The Vaccine War is the first Indian science film that I have ever seen. It has simplified cutting-edge virology and has made it accessible to non-scientists. It has done so by embedding various characters into the science, not the other way and has shown the lives of women and men behind the vaccine.
Second, it exposes and demolishes the narrative of Indian hatred that has infected some media. The filmmaker Vivek Agnihotri shows how, alongside the virus, the scientists at the ICMR (Indian Council of Medical Research) and NImmunology fought these battles too.
Contribution of Indian Scientists to Pandemic
Thirdly, our scientists have not just saved Indians but also the citizens of the 101 countries to whom the co-vaccine was provided free. The vaccine war movie reminds us to thank the ICMR and NImmunology for making the vaccine and the government for turning it into a public good.
Features of the Movie
Fourth, the storytelling is taut, emotive, gripping and inspiring. All through, I held a tear in my eye and choked in my throat, Melding science with human stories, achievements and frustrations. The Vaccine War tells a story that is as informatic and as dramatic. Fifth, the music was tuned to the story, and it hit your gut. Out of nowhere comes the Nasadiya Sukta from the Rig Veda creating a catharsis that no other sound can match.

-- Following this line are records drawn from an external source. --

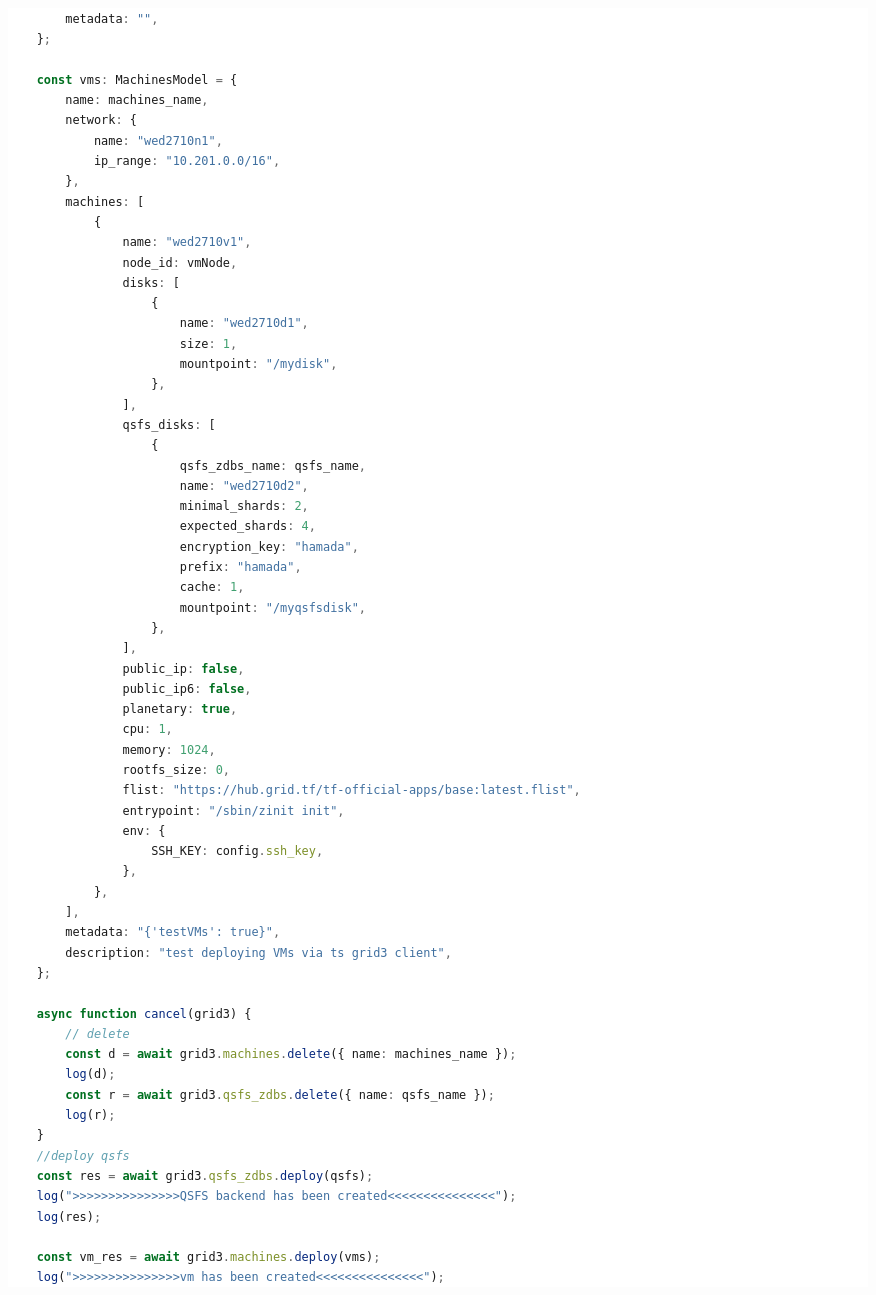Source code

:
 ```ts
        metadata: "",
    };

    const vms: MachinesModel = {
        name: machines_name,
        network: {
            name: "wed2710n1",
            ip_range: "10.201.0.0/16",
        },
        machines: [
            {
                name: "wed2710v1",
                node_id: vmNode,
                disks: [
                    {
                        name: "wed2710d1",
                        size: 1,
                        mountpoint: "/mydisk",
                    },
                ],
                qsfs_disks: [
                    {
                        qsfs_zdbs_name: qsfs_name,
                        name: "wed2710d2",
                        minimal_shards: 2,
                        expected_shards: 4,
                        encryption_key: "hamada",
                        prefix: "hamada",
                        cache: 1,
                        mountpoint: "/myqsfsdisk",
                    },
                ],
                public_ip: false,
                public_ip6: false,
                planetary: true,
                cpu: 1,
                memory: 1024,
                rootfs_size: 0,
                flist: "https://hub.grid.tf/tf-official-apps/base:latest.flist",
                entrypoint: "/sbin/zinit init",
                env: {
                    SSH_KEY: config.ssh_key,
                },
            },
        ],
        metadata: "{'testVMs': true}",
        description: "test deploying VMs via ts grid3 client",
    };

    async function cancel(grid3) {
        // delete
        const d = await grid3.machines.delete({ name: machines_name });
        log(d);
        const r = await grid3.qsfs_zdbs.delete({ name: qsfs_name });
        log(r);
    }
    //deploy qsfs
    const res = await grid3.qsfs_zdbs.deploy(qsfs);
    log(">>>>>>>>>>>>>>>QSFS backend has been created<<<<<<<<<<<<<<<");
    log(res);

    const vm_res = await grid3.machines.deploy(vms);
    log(">>>>>>>>>>>>>>>vm has been created<<<<<<<<<<<<<<<");
```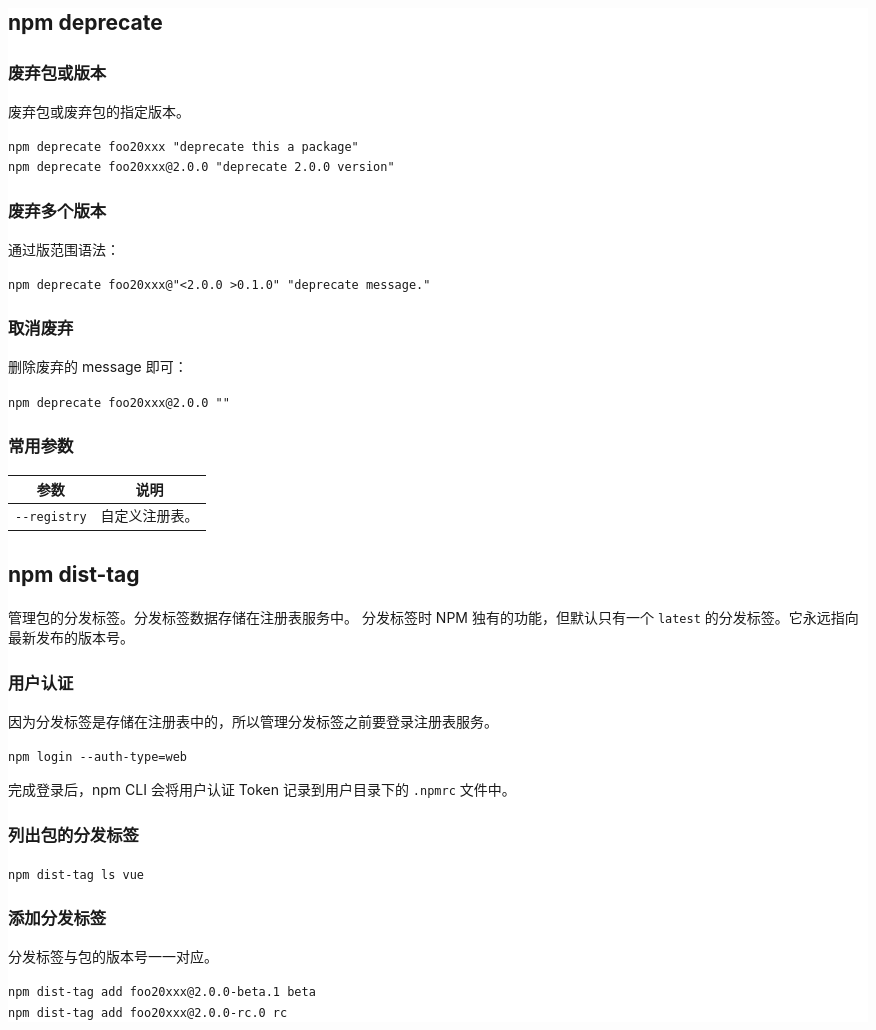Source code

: ## npm deprecate

### 废弃包或版本

废弃包或废弃包的指定版本。
```shell
npm deprecate foo20xxx "deprecate this a package"
npm deprecate foo20xxx@2.0.0 "deprecate 2.0.0 version"
```

### 废弃多个版本

通过版范围语法：
```shell
npm deprecate foo20xxx@"<2.0.0 >0.1.0" "deprecate message."
```

### 取消废弃

删除废弃的 message 即可：
```shell
npm deprecate foo20xxx@2.0.0 ""
```

### 常用参数

| 参数           | 说明      |
| ------------ | ------- |
| `--registry` | 自定义注册表。 |

## npm dist-tag

管理包的分发标签。分发标签数据存储在注册表服务中。
分发标签时 NPM 独有的功能，但默认只有一个 `latest` 的分发标签。它永远指向最新发布的版本号。

### 用户认证

因为分发标签是存储在注册表中的，所以管理分发标签之前要登录注册表服务。
```shell
npm login --auth-type=web
```

完成登录后，npm CLI 会将用户认证 Token 记录到用户目录下的 `.npmrc` 文件中。

### 列出包的分发标签

```shell
npm dist-tag ls vue
```

### 添加分发标签

分发标签与包的版本号一一对应。
```shell
npm dist-tag add foo20xxx@2.0.0-beta.1 beta
npm dist-tag add foo20xxx@2.0.0-rc.0 rc
```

Experiences with Actors, Crew
Sixth and this is personal, my engagement with the crew from Vivek Agnihotri, Nana Patekar, Pallavi Joshi and Anupam Kher, along with several actors, camerapersons, and makeup artists, the entire team, showed me the face of the industry that is professional diligent and untiring.
The humility of Nana Patekar ji is unbelievable. At one point, I was moving my hands to bring the impact to my dialogue. Nanaji told me to speak with my eyes, and Anupam Kher educated me on dialogue delivery. I learnt the best, and I am grateful to both.
I have no words to express my gratitude to Vivek Agnihotri. He has turned me, a huge consumer of cinema, into an insider. Now, I cannot watch any scene in any film without appreciating the fine intricacies that go into making it. Acting in the Vaccine War has been a rich education.
It is also tempting to ask Pallavi Joshi and Vivek Agnihotri to make the next film on ISRO, but they should not fall into stereotypes. As we wait for the next film, two final words: every Indian must watch “The Vaccine War,” and every state government must make it tax-free.